Traveling to this part of Pakistan, called the Northwest Frontier Province, means traveling backward in time. Scraping out a living of subsistence farming of rice and maize, plus a few livestock, the families here live as their ancestors had for centuries. Reached most easily by helicopter, the highlands near the Afghanistan border are home to tribesmen who harbor nothing but suspicion for the outside world. Until the earthquake hit, even the Pakistani Army was banned from the region by local leaders.
Dire need has now forced the men of Bana to accept strangers by the thousands, including many from America, and the impact of those outsiders could change this place forever. Cokie came with one group of newcomers, Save the Children, to see what had happened here and what's happening now before the harsh winter sets in.
Spend a day in these magnificent hills where hundreds of men line up to receive relief supplies coming in from around the world, and you never see a woman. That was a challenge for the rescue teams as they responded to the immediate emergency, and it will remain a challenge for the nonprofit organizations that are trying to provide shelter and sustenance.
The devastation from this earthquake covers more than 11.5 million square miles. With a few urban exceptions, most of the houses in that vast area are scattered on the hillsides and in the valleys at a good distance from each other, so it's difficult to round everyone up for rations of food and tools.
One reason for the isolation: the women may not be seen by anyone but their immediate families.
A young American hero, a mountain-rescuer from Washington State, arrived as a volunteer with Save the Children after the quake hit. Paul Charlton is trained in emergency medicine and was able to treat many of the injured and get many more to emergency hospitals, but it was his fiancee who dealt with the women, climbing in under their veils to assist them. Many women, including one who was pregnant and had broken both legs, simply refused to be seen by any doctor.

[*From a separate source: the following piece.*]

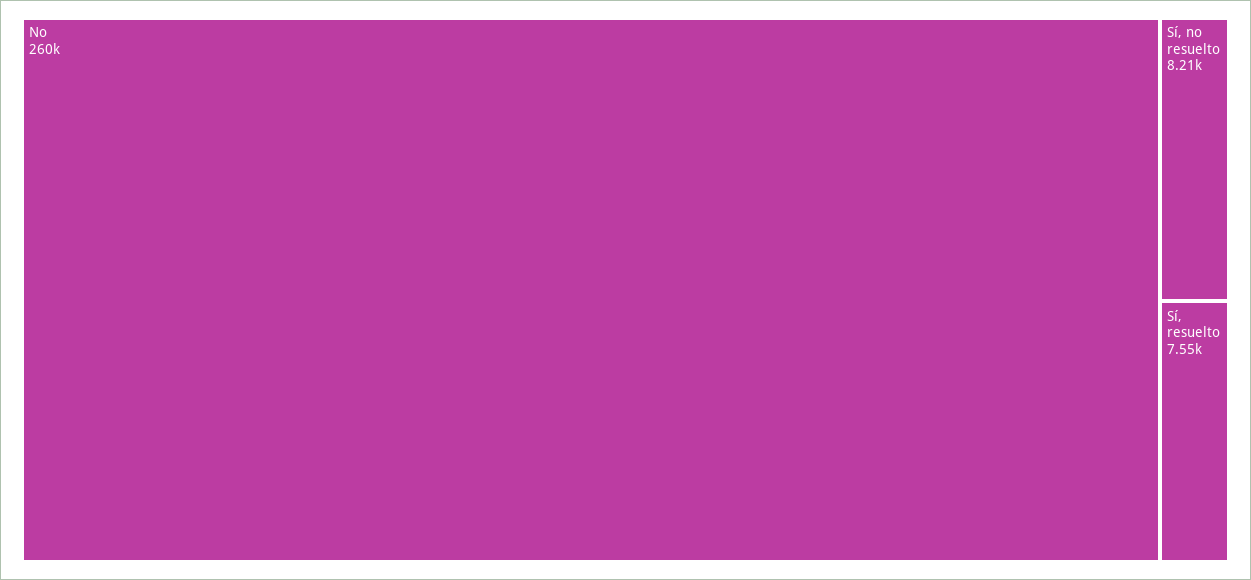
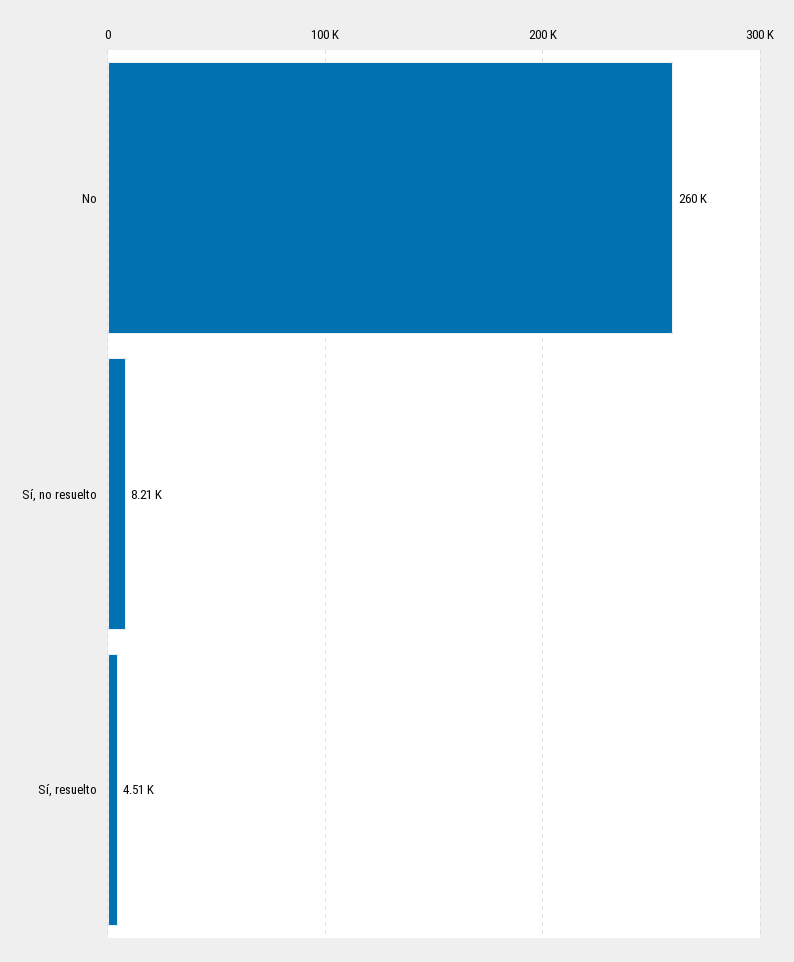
Sí, resuelto: 7550 -> 4510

That same attitude keeps girls away from school. The Pakistani army colonel who heads disaster relief in Bana told us that less than 1 percent of the women and girls are literate. It's not much better among the men, where only about 12 percent are able to read and write. And now all of the schools have collapsed, so education will take place in the temporary camps set up to protect the mountain dwellers from the cold.

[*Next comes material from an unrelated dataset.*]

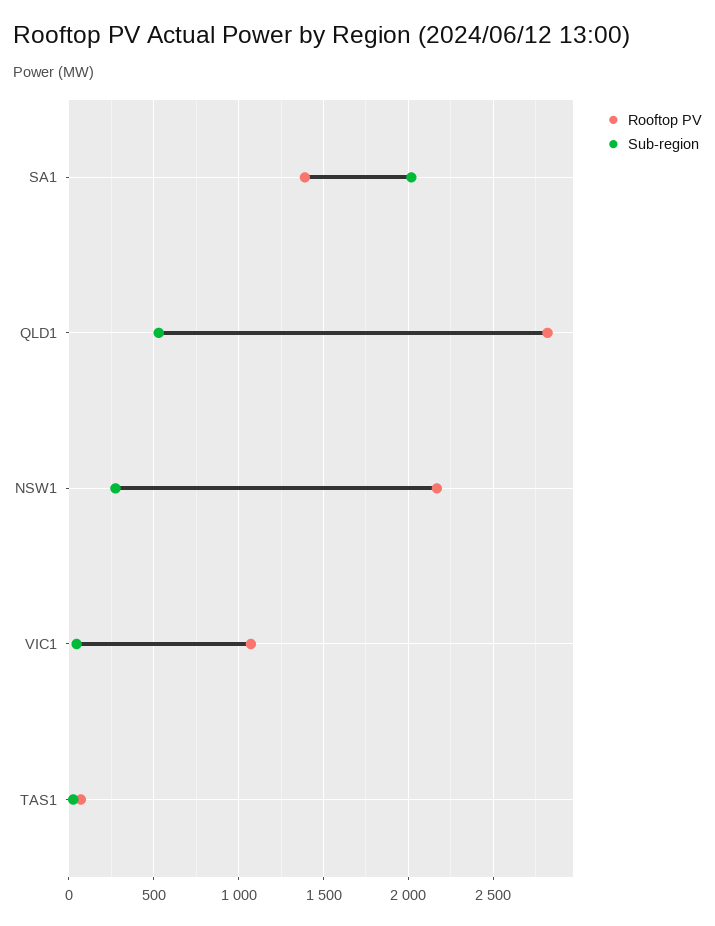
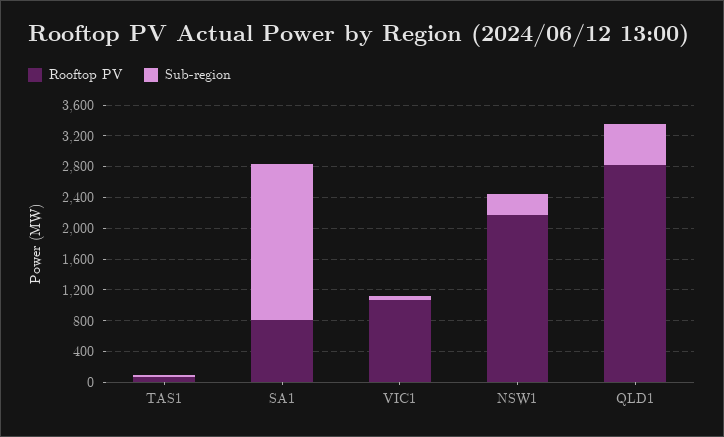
Rooftop PV, SA1: 1400 -> 800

In one of those, Maira Camp, pitched on the banks of the storied Indus River, school started this week. About 500 children showed up, equally divided between girls and boys, many had never been in a classroom before. UNICEF is running the schools, Save the Children is providing supervised play space, the Finnish army supplied warm winter tents, and Cuban doctors offer medical help.

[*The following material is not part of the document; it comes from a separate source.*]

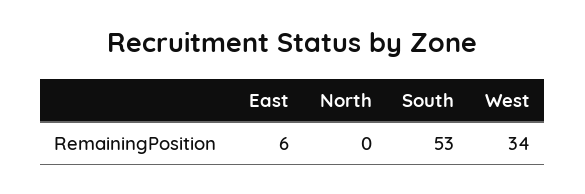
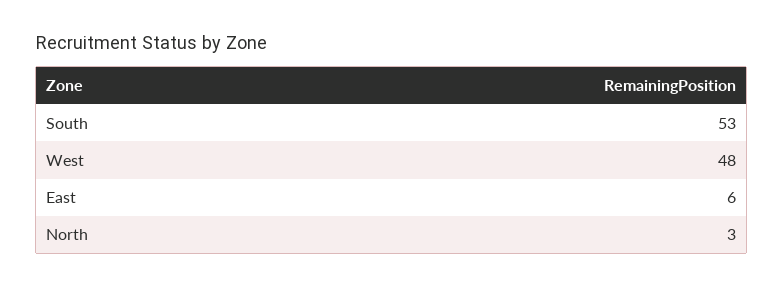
North: 0 -> 3
West: 34 -> 48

They are all there together in this ever-growing tent town of 3,000, built by Save the Children three weeks ago. Also in the camp: Al Rasheed Trust, condemned by the U.S. government as a terrorist organization with ties to Al Qaeda. Without the commitment of United States and other international money, it would be groups like Al Rasheed, with its history of social welfare work, left in charge.
Not only would that be harmful to U.S. interests, it would also be hurtful to the people of the region. As it is, they now have a chance.
With boys and girls in school, with families forced to come together, they have for the first time an opportunity to join the modern world and to make a life where Osama bin Laden would have no influence at all.